Data items:
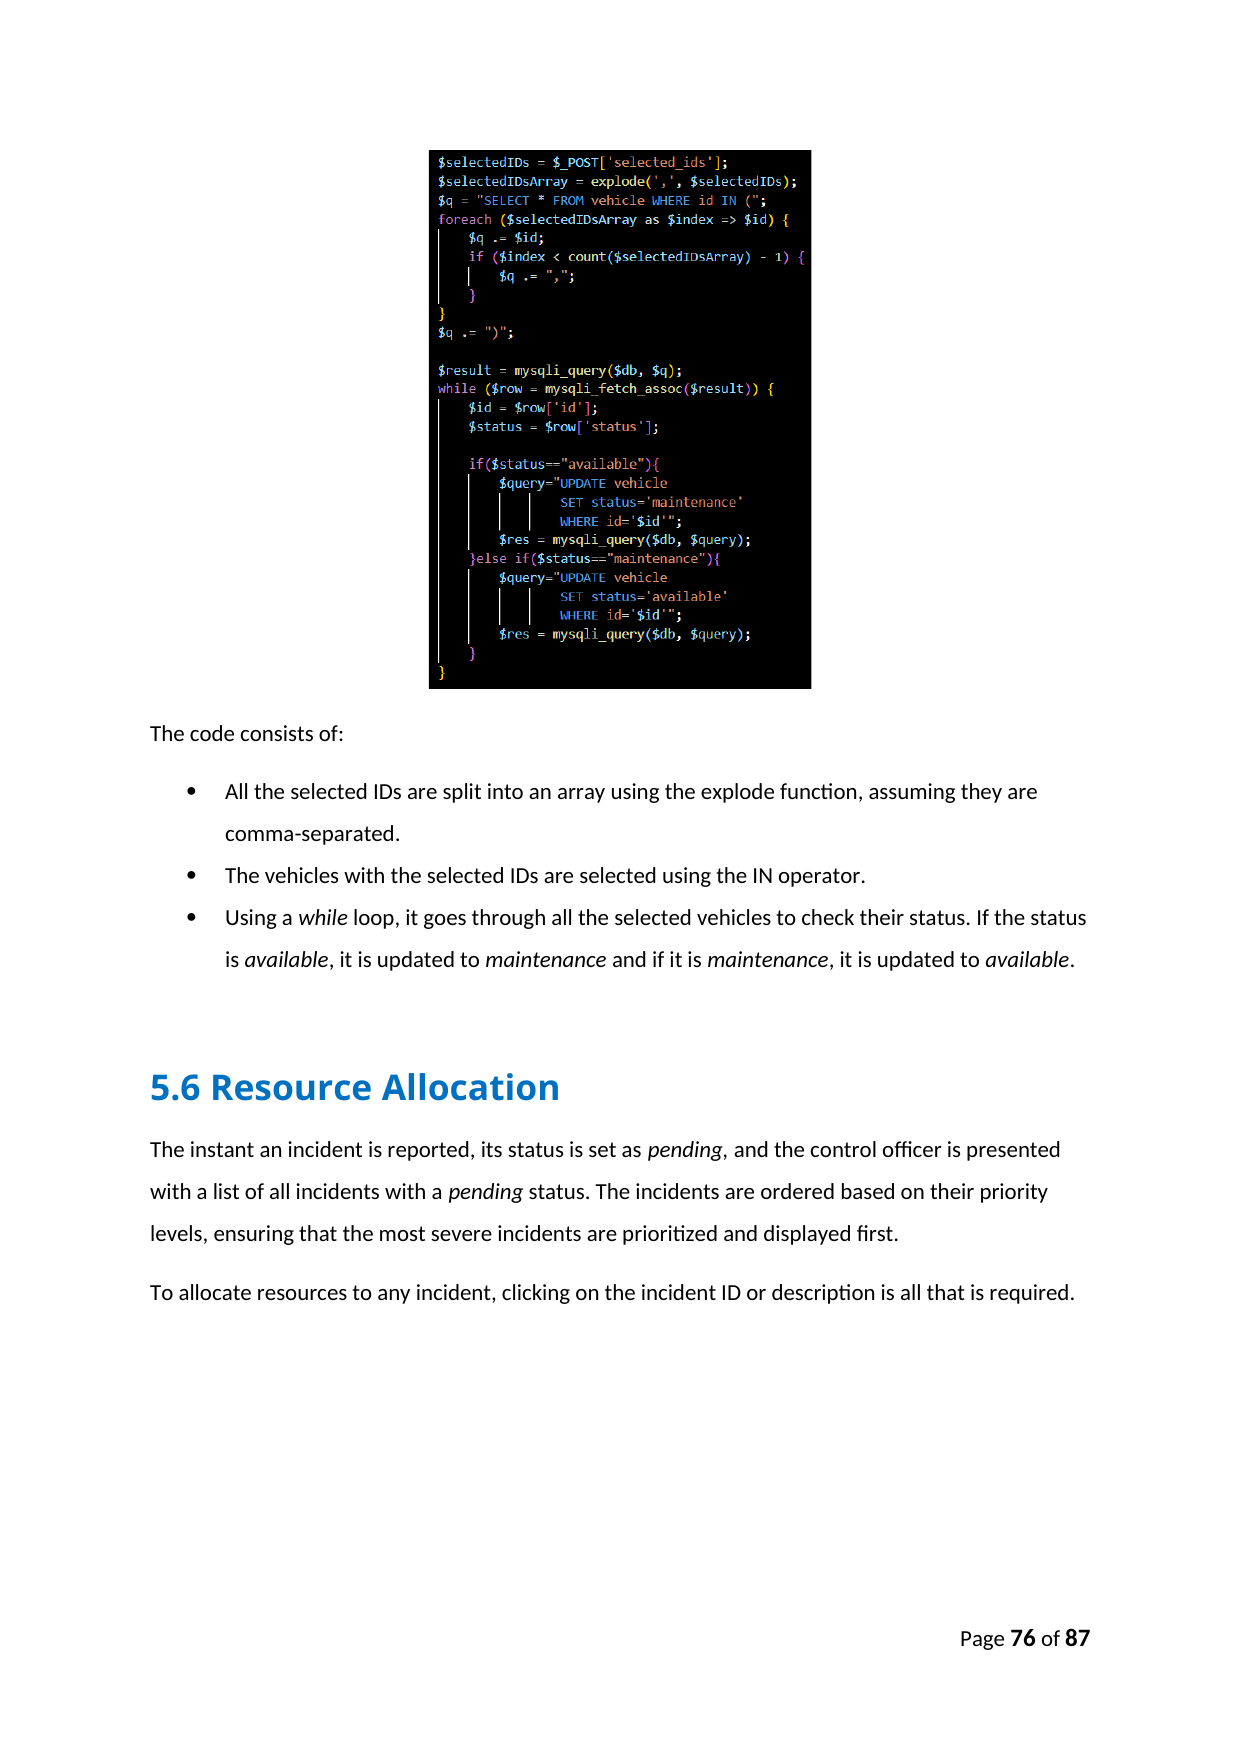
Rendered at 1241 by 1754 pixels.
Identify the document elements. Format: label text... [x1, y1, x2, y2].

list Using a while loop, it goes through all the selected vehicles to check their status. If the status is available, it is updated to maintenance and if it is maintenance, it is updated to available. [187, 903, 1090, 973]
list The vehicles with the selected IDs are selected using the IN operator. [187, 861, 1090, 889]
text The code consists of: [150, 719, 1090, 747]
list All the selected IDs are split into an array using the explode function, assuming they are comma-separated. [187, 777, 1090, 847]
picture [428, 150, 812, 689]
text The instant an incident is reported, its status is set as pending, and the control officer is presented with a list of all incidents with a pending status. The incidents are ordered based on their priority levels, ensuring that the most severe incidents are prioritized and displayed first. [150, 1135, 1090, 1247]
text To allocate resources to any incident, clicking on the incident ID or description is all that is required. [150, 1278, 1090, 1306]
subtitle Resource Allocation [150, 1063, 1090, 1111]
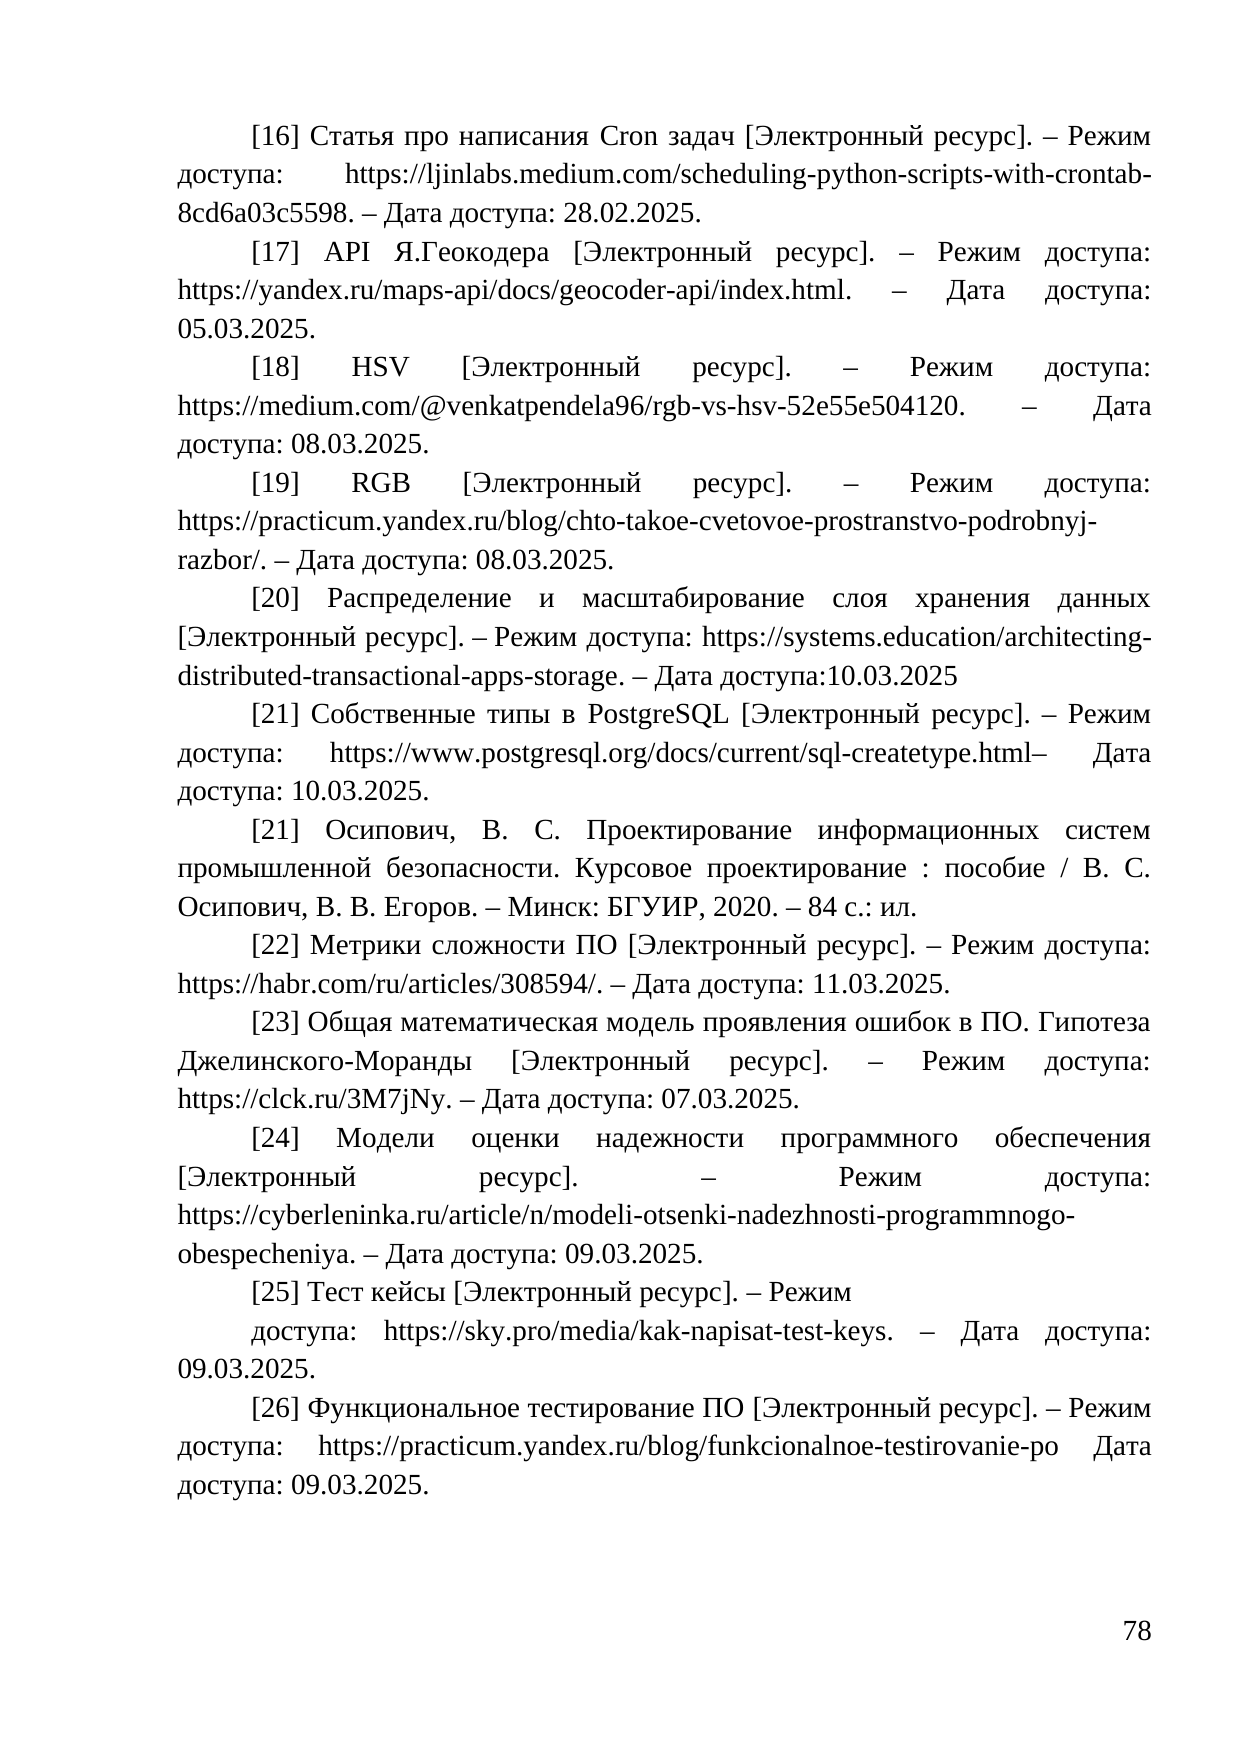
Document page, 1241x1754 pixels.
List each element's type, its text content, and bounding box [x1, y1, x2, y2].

▶ **Required work**
Check each line above for the word "pixels", and copy the lines where it appears.

▶ **Answer to this exercise**
Rendered at 1241 by 1754 pixels.
Document page, 1241x1754 pixels.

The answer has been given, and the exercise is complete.